1. Nosings for joints, slots or grooves in concrete slabs having steel edging comprising a divider positioned in a gap between a first concrete face and an adjacent concrete face, the first concrete face having steel edge protection, the second concrete face having steel edge protection, a semi-rigid material located between the steel edging of the first concrete face and a first side of the divider, and a semi-rigid material located between the steel edging of the second concrete face and a second side of the divider.

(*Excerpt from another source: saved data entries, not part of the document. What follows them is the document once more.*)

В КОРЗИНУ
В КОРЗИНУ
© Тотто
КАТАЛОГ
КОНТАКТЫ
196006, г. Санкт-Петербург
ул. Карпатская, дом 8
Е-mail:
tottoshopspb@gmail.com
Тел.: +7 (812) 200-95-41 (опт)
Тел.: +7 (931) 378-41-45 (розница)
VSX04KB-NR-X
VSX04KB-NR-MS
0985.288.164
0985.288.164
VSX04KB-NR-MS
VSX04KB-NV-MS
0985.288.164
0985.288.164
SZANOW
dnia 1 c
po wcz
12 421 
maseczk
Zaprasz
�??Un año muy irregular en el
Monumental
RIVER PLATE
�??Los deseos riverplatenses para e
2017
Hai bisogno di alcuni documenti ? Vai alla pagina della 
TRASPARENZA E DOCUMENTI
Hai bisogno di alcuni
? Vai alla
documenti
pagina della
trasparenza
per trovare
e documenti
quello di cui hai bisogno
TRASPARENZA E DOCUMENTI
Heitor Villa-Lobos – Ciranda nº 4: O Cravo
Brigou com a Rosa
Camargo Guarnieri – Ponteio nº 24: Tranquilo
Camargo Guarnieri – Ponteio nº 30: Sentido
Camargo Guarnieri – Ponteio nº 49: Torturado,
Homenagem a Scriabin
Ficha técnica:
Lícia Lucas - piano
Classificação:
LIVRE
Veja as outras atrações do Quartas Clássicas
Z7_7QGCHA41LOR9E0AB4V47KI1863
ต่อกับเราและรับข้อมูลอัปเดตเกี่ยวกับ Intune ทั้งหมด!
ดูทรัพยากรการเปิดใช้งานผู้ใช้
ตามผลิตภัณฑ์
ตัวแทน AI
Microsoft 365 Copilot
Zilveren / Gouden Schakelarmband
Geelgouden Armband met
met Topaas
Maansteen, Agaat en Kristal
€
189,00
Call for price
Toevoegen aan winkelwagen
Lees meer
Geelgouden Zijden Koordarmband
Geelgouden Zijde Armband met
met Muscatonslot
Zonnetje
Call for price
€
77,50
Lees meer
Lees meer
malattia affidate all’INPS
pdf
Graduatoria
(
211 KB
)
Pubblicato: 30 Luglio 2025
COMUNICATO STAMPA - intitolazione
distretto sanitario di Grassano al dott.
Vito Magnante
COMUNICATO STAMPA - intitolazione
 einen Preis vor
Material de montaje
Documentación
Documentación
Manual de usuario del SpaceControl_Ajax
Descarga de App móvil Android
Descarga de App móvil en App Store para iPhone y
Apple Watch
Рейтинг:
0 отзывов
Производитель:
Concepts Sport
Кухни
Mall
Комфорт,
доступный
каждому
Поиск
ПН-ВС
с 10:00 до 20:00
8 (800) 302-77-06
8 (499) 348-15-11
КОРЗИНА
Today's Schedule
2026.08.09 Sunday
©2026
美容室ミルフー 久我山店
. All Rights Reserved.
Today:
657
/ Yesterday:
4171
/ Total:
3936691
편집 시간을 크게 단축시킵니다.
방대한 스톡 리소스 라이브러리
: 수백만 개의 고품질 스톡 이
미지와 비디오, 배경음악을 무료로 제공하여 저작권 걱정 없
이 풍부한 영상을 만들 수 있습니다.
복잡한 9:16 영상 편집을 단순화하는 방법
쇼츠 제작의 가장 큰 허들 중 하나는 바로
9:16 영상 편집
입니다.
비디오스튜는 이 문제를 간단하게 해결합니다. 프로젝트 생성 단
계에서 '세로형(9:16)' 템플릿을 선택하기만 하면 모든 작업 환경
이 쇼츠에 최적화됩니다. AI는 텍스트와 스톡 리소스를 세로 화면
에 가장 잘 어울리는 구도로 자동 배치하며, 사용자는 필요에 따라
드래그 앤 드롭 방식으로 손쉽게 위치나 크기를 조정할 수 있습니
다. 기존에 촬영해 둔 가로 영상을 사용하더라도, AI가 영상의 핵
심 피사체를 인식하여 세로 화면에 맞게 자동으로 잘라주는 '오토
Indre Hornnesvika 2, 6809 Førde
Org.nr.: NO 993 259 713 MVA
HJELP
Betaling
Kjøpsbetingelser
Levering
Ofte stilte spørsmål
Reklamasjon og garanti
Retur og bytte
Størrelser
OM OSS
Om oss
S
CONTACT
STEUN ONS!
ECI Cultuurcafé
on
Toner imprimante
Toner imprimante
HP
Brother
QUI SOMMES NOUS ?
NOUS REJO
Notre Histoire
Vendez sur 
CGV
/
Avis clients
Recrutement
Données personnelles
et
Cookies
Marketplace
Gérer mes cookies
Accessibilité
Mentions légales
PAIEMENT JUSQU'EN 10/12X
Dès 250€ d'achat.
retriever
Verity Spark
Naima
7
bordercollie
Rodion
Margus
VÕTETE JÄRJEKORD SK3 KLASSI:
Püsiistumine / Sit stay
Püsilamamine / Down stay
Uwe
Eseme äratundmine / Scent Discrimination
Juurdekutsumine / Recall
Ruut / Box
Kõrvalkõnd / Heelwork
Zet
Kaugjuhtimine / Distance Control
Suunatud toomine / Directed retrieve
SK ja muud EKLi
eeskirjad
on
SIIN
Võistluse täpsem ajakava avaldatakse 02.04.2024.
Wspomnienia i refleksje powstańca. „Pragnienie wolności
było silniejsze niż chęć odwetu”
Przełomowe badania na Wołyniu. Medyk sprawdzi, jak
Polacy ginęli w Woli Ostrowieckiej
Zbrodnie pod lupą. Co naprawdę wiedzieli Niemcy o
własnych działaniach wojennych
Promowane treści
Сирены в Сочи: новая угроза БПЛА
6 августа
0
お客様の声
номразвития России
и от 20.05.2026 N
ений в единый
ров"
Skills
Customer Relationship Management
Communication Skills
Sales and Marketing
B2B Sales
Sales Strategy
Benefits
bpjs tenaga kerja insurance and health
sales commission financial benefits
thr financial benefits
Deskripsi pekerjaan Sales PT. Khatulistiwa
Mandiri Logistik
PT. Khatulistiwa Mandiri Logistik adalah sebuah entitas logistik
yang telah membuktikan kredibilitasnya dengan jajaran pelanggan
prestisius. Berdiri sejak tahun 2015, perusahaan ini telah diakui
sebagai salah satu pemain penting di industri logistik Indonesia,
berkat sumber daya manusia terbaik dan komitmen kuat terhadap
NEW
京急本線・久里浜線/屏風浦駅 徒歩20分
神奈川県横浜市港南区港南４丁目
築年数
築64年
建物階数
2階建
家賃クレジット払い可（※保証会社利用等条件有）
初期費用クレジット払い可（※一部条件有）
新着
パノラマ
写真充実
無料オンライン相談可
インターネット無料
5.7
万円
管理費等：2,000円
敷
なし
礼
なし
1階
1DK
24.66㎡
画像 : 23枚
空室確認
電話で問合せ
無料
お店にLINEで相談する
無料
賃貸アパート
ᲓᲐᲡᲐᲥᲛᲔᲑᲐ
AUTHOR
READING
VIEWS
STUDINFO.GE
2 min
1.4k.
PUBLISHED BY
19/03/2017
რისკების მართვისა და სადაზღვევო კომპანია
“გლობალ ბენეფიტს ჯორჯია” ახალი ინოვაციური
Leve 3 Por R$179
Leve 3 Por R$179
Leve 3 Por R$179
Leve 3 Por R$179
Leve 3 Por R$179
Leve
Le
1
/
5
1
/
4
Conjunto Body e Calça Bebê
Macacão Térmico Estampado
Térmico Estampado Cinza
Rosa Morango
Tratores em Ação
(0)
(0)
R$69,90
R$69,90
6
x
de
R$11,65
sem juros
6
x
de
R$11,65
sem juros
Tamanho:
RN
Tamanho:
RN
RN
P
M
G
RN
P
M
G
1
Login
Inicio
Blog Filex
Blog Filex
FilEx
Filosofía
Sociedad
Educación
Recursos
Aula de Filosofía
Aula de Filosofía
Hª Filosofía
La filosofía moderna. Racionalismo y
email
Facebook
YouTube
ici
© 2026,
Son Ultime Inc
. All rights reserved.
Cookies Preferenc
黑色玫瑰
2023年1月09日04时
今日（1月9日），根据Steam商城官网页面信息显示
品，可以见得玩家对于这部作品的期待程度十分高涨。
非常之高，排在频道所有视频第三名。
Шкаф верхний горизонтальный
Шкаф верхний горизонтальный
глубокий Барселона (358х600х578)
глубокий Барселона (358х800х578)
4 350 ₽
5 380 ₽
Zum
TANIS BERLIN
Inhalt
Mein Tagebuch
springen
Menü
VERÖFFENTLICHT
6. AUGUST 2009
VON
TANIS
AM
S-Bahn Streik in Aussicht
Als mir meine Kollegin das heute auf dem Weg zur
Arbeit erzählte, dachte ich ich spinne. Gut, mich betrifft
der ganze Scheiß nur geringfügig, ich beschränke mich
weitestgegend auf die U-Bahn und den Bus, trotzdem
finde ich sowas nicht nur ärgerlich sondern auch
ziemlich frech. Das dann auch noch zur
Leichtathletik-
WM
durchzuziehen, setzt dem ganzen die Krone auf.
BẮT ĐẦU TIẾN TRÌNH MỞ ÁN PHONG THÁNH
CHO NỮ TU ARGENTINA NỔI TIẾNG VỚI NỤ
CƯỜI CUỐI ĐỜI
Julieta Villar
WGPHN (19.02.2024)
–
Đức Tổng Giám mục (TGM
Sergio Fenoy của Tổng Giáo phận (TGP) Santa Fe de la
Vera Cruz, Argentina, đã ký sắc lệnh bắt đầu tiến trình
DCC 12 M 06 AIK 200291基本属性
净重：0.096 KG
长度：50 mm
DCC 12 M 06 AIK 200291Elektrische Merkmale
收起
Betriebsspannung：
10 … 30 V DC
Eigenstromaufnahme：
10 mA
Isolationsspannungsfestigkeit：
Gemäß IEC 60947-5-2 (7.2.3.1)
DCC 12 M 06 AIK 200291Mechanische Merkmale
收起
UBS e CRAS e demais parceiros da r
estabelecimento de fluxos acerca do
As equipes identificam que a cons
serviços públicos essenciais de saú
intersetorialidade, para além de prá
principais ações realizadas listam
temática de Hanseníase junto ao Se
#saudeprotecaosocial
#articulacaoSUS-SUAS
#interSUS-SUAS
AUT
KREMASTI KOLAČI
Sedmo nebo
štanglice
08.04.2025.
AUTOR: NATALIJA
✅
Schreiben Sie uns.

2. Nosings for joints, slots or grooves in concrete slabs having steel edge protection comprising a divider positioned in a gap between a first concrete face and an adjacent concrete face, the first concrete face having steel edge protection comprising a generally vertically extending steel plate having an upper, outer edge, the second concrete face having steel edge protection comprising a generally vertically extending steel plate having an upper, outer edge, a semi-rigid material located between the steel edging of the first concrete face and a first side of the divider, and a semi-rigid material located between the steel edging of the second concrete face and a second side of the divider.

3. Nosings as claimed in claim 1 or claim 2 wherein the semi-rigid material comprises a settable material that can be poured or injected into the space between the first concrete face and the first side of the divider and into the space between the second concrete face and the second side of the divider, with the settable material subsequently setting to form a semi-rigid material.

4. A method for forming nosings along opposed faces of a first concrete face and a second concrete face, the method comprising the steps of placing a divider in a gap between the first concrete face and the second concrete face, the first concrete face having steel edge protection, the second concrete face having steel edge protection, placing a filler material between the steel edge protection of the first concrete face and a first side of the divider, placing a filler material between the steel edge protection of the second concrete face and the second side of the divider, the filler material comprising a settable material that sets to form a semi-rigid material.

5, Nosings as claimed in any one of claims 1 to 3 or a method as claimed in claim 4 wherein the semi-rigid material preferentially adheres to the steel edging or concrete face rather than to the divider.